20-40 persen kehamilan normal di usia 37 minggu mengalami pengapuran plasenta. Jika Ibu mengalami ini, Ibu tidak perlu khawatir. Meski begitu, menurut penelitian di jurnal Placenta, pengapuran yang terjadi pada tahap ini dapat mengakibatkan kematian janin.

Cara mengatasi pengapuran plasenta

pengapuran-plasenta-4

Pengapuran plasenta bisa saja terjadi karena reaksi terhadap obat-obatan tertentu, radiasi, faktor keturunan, hingga faktor-faktor pemicu lainnya. Oleh karena itu, salah satu cara mengatasi pengapuran plasenta adalah memberhentikan konsumsi obat-obatan tersebut.

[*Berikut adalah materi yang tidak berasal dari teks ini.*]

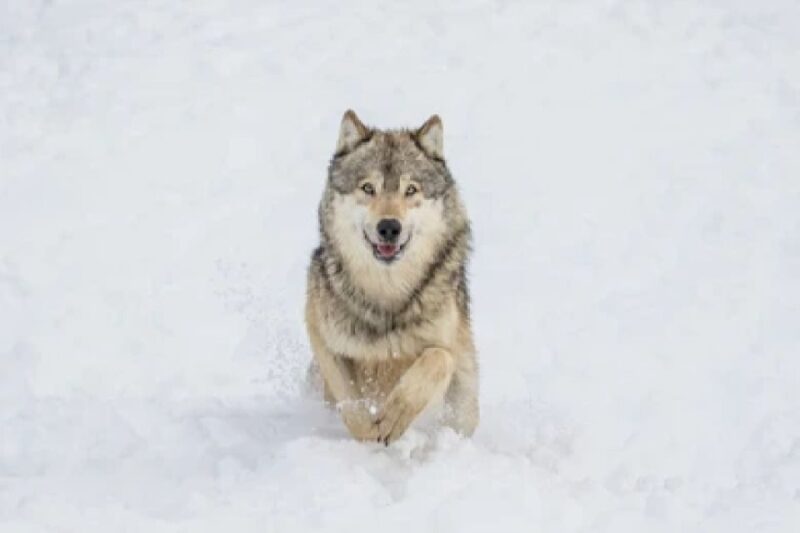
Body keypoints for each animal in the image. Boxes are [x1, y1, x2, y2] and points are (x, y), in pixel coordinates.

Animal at [305, 110, 478, 445]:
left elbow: (436, 359)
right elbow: (350, 401)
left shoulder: (447, 350)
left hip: (465, 400)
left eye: (410, 190)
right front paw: (367, 434)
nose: (389, 227)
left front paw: (395, 415)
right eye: (368, 188)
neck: (387, 292)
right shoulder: (322, 335)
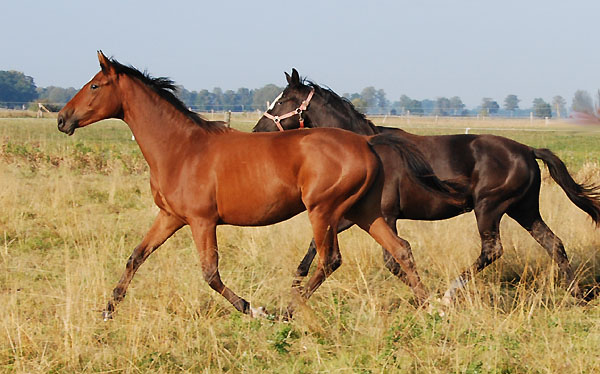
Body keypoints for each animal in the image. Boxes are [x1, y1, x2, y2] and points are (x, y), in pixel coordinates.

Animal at [57, 51, 464, 318]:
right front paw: (108, 309)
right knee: (400, 251)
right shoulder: (171, 217)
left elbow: (210, 274)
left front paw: (254, 309)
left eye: (95, 85)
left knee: (330, 259)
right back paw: (433, 307)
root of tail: (367, 142)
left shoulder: (202, 221)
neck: (181, 148)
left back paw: (287, 310)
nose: (62, 119)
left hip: (325, 212)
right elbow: (136, 256)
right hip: (366, 212)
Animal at [253, 68, 600, 304]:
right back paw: (578, 295)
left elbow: (393, 259)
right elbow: (316, 245)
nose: (257, 131)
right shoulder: (352, 215)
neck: (367, 146)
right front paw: (295, 285)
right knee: (553, 244)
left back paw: (449, 293)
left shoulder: (385, 215)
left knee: (493, 250)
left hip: (489, 208)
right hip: (523, 209)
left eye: (283, 100)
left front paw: (427, 299)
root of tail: (528, 150)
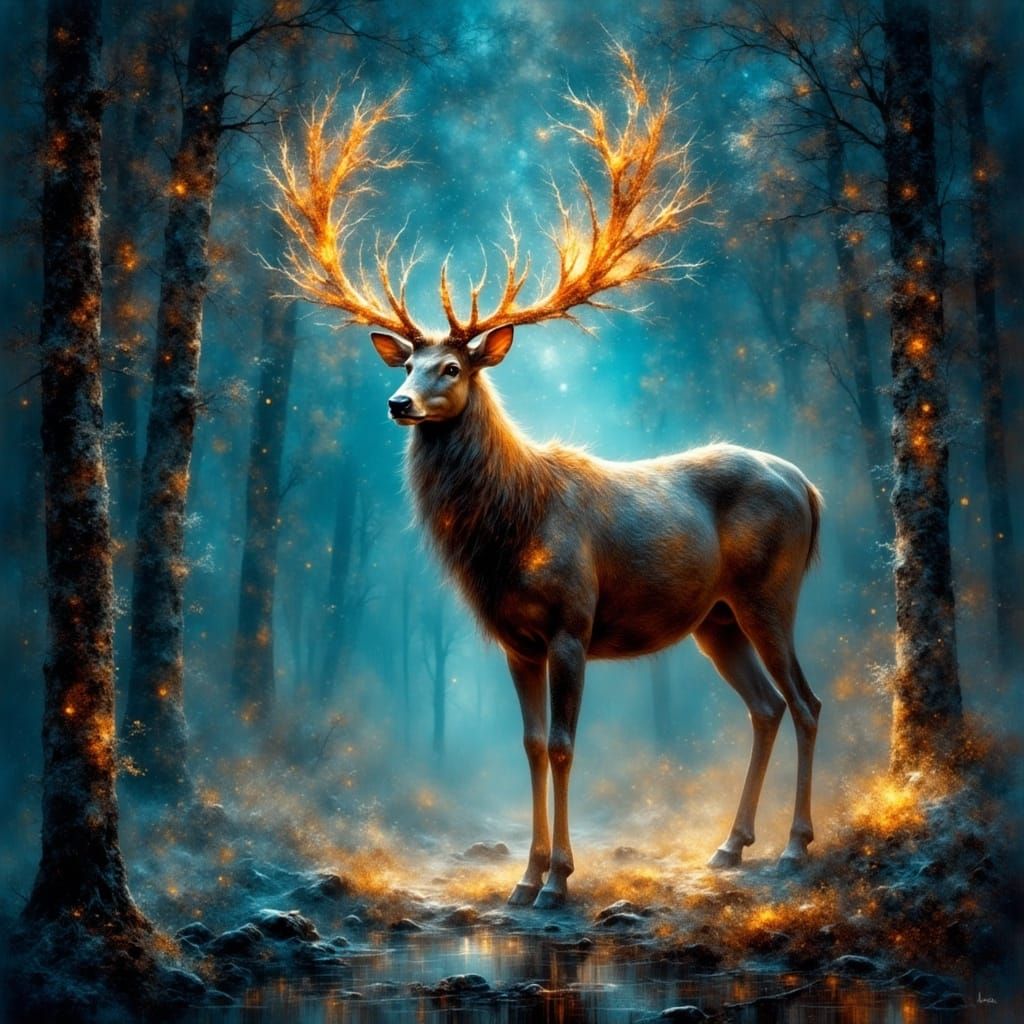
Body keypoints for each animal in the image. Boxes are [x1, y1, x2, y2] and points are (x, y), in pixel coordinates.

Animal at [269, 49, 824, 909]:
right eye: (407, 362)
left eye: (452, 367)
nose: (397, 403)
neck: (511, 533)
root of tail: (808, 486)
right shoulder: (514, 640)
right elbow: (530, 745)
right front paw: (526, 877)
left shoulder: (572, 623)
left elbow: (564, 745)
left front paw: (560, 879)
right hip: (715, 617)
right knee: (765, 706)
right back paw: (730, 846)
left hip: (773, 590)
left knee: (805, 701)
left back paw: (796, 845)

Kondisi pengapuran plasenta tidak dapat ditebak kemunculannya. Tapi, ada beberapa hal yang dapat Ibu lakukan agar tidak terjadi pengapuran plasenta. Cara mengatasi pengapuran plasenta meliputi:

  • Mengusahakan untuk beristirahat cukup selama kehamilan;
  • Menghindari stres selama masa kehamilan. Afirmasi positif agar perkembangan dan pertumbuhan janin tetap optimal. Hormon stres (kortisol) yang keluar dapat menyebabkan pembuluh darah menjadi kecil sehingga terjadi penyempitan sehingga daya tahan tubuh ikut menurun;
  • Memulai gaya hidup yang lebih sehat dan mengikuti program olahraga sesuai dengan usia kehamilan;
  • Menghindari makanan dengan kandungan bahan pengawet atau penyedap rasa. Perbanyaklah konsumsi makanan sehat dan real food seperti sayuran, buah, daging, atau ikan segar yang tidak terlalu banyak diproses;
  • Rutin kontrol kehamilan agar dilakukan pemeriksaan USG guna mengetahui kondisi plasenta; dan
  • Meninggalkan kebiasaan merokok. Kandungan nikotin pada rokok dapat menyebabkan kerusakan dimana pembuluh darah akan menyempit sehingga berakibat terhambatnya perkembangan janin. Ibu juga harus menghindari perokok pasif karena dapat memicu risiko terjadinya pengapuran plasenta.

Itulah komplikasi kehamilan berupa pengapuran plasenta yang harus Ibu ketahui. Pastikan Ibu untuk selalu kontrol kehamilan rutin agar cepat terdeteksi.